Data extracts:
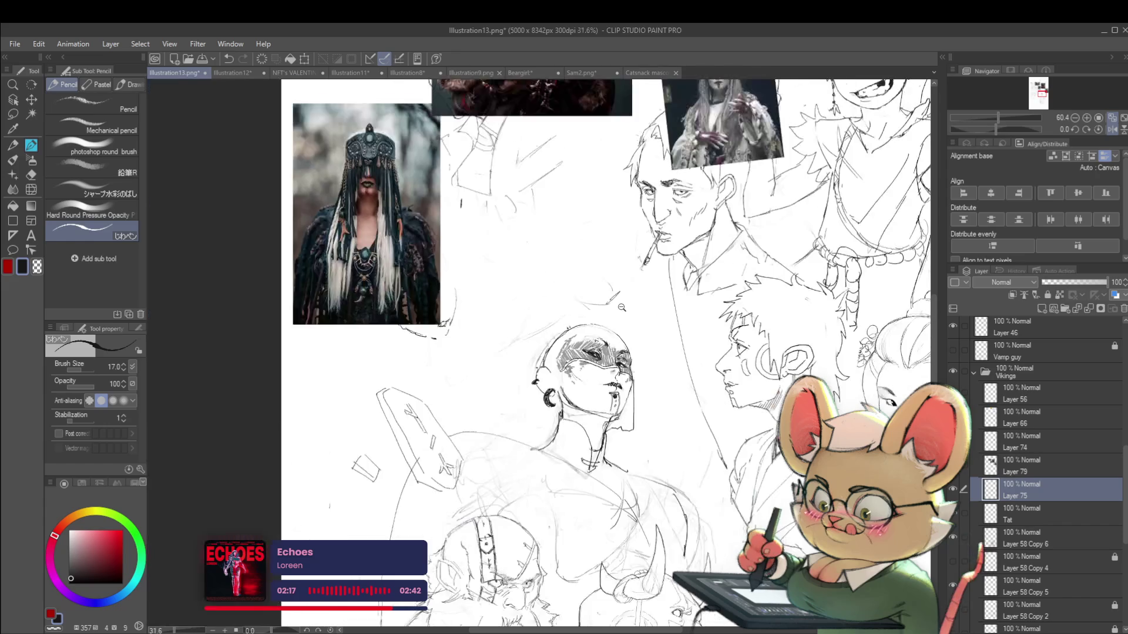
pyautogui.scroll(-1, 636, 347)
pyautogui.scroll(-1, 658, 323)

...

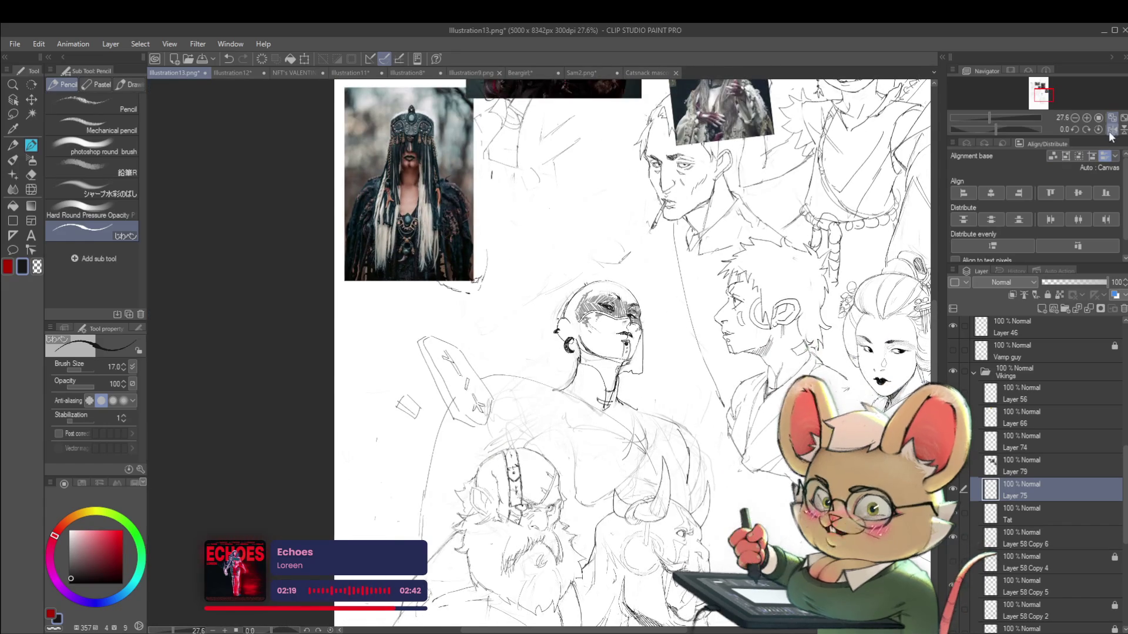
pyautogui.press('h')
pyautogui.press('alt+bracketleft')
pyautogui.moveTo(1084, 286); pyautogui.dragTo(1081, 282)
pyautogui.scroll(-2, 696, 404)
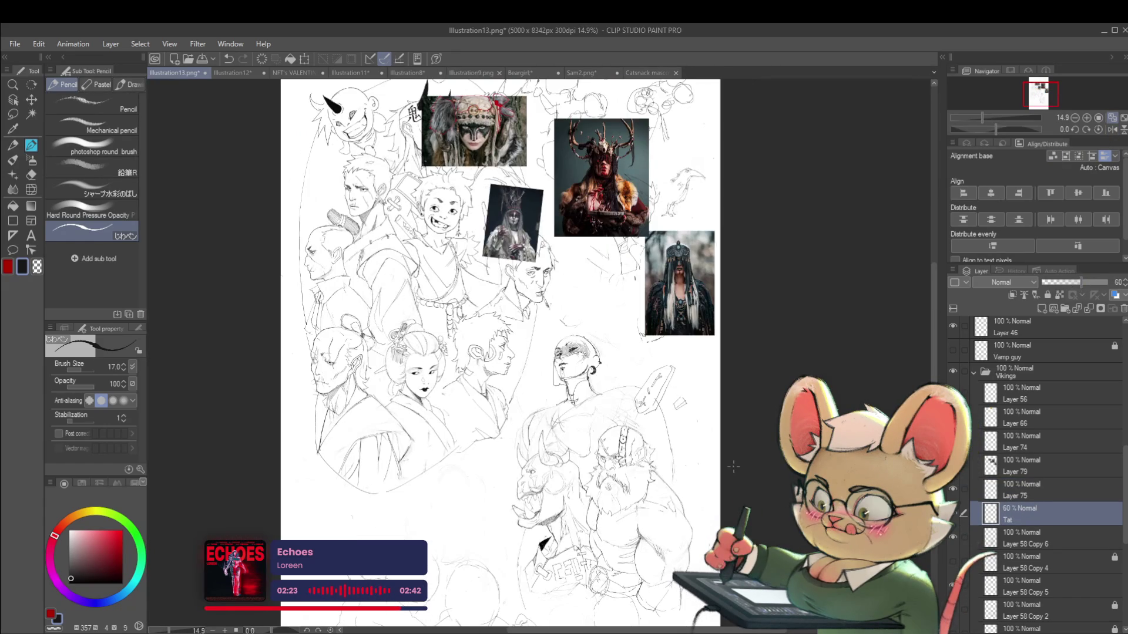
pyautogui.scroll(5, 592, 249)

--

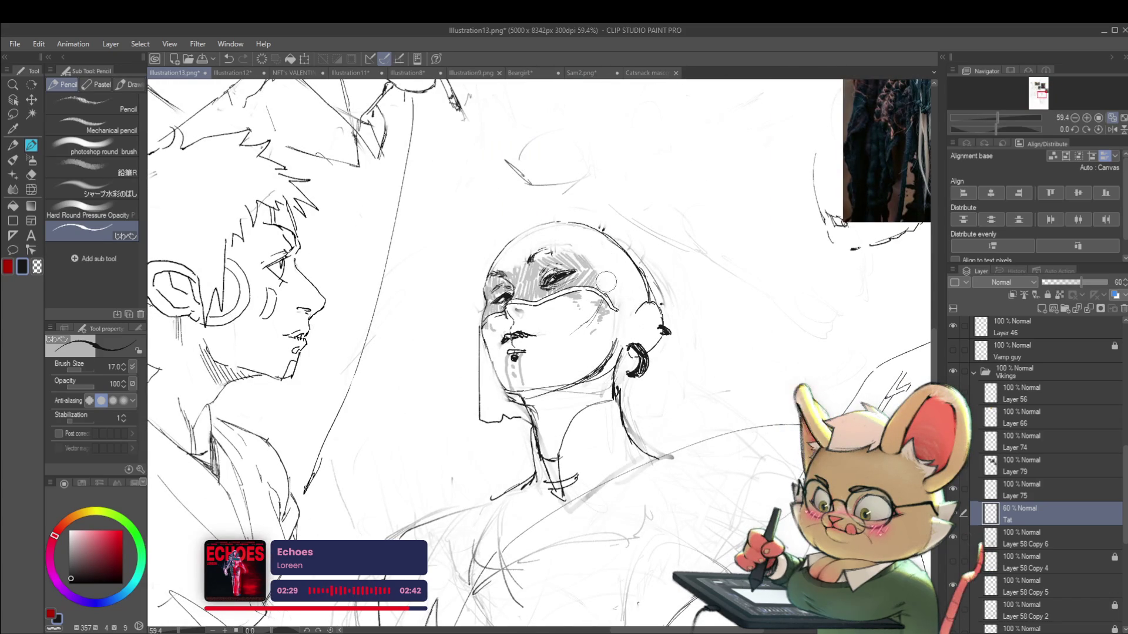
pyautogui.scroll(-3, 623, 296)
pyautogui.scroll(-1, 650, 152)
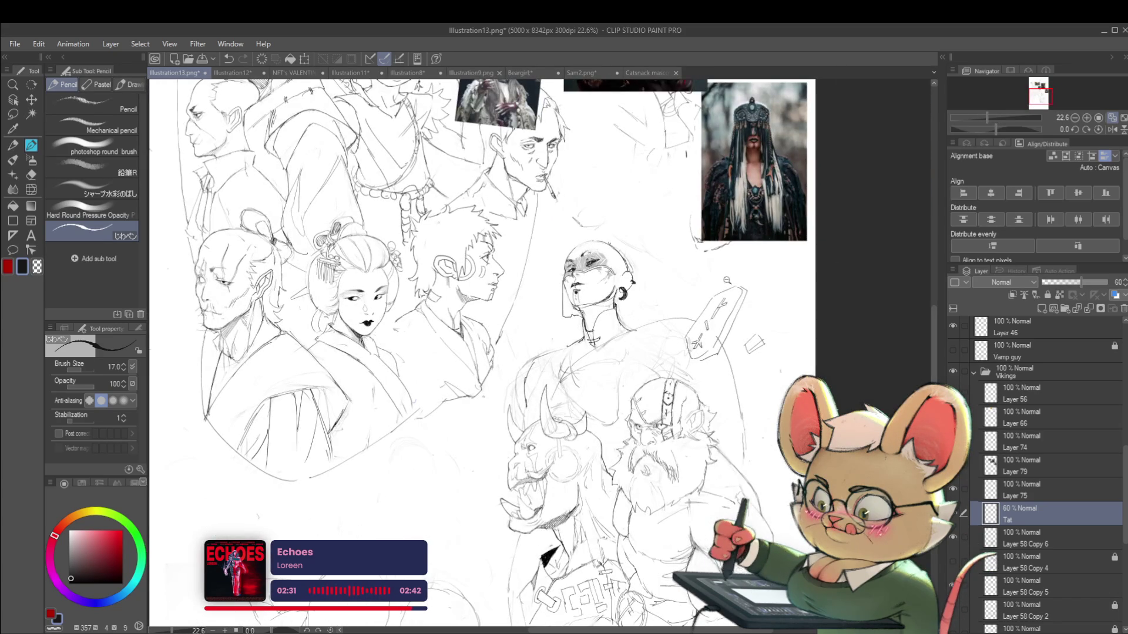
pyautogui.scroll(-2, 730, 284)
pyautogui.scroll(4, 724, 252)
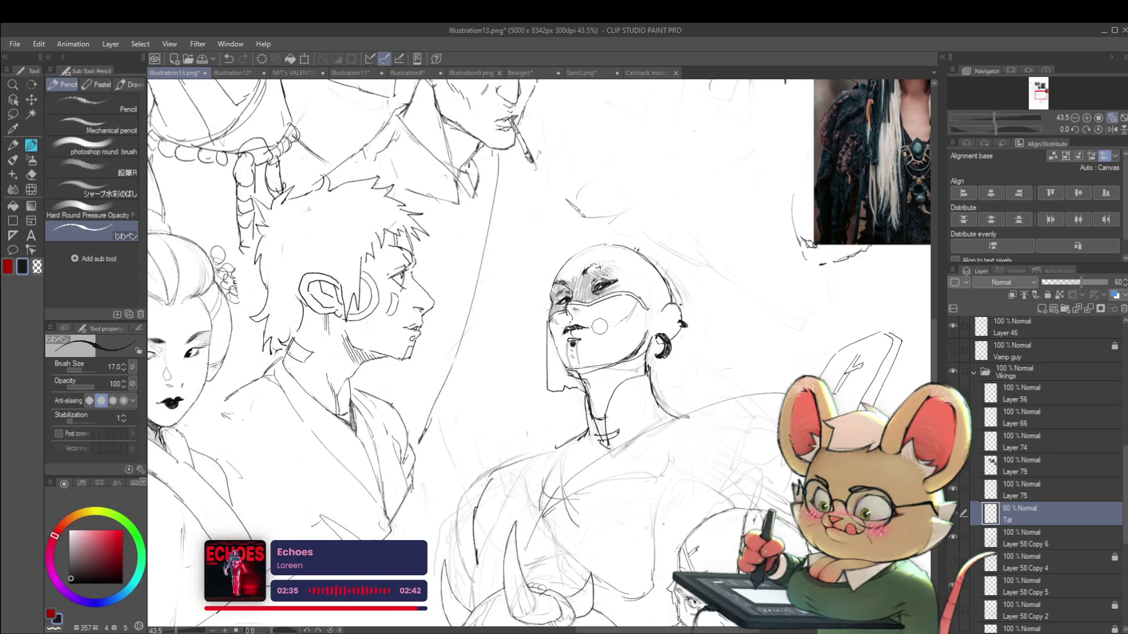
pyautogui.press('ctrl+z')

Required work:
Write out, from the lines above, only those from the line with "pyautogui.scroll(-1, 636, 347)" to the line with "pyautogui.scroll(-1, 658, 323)", exactly as given, including the first and the last.

Task answer:
pyautogui.scroll(-1, 636, 347)
pyautogui.scroll(-1, 658, 323)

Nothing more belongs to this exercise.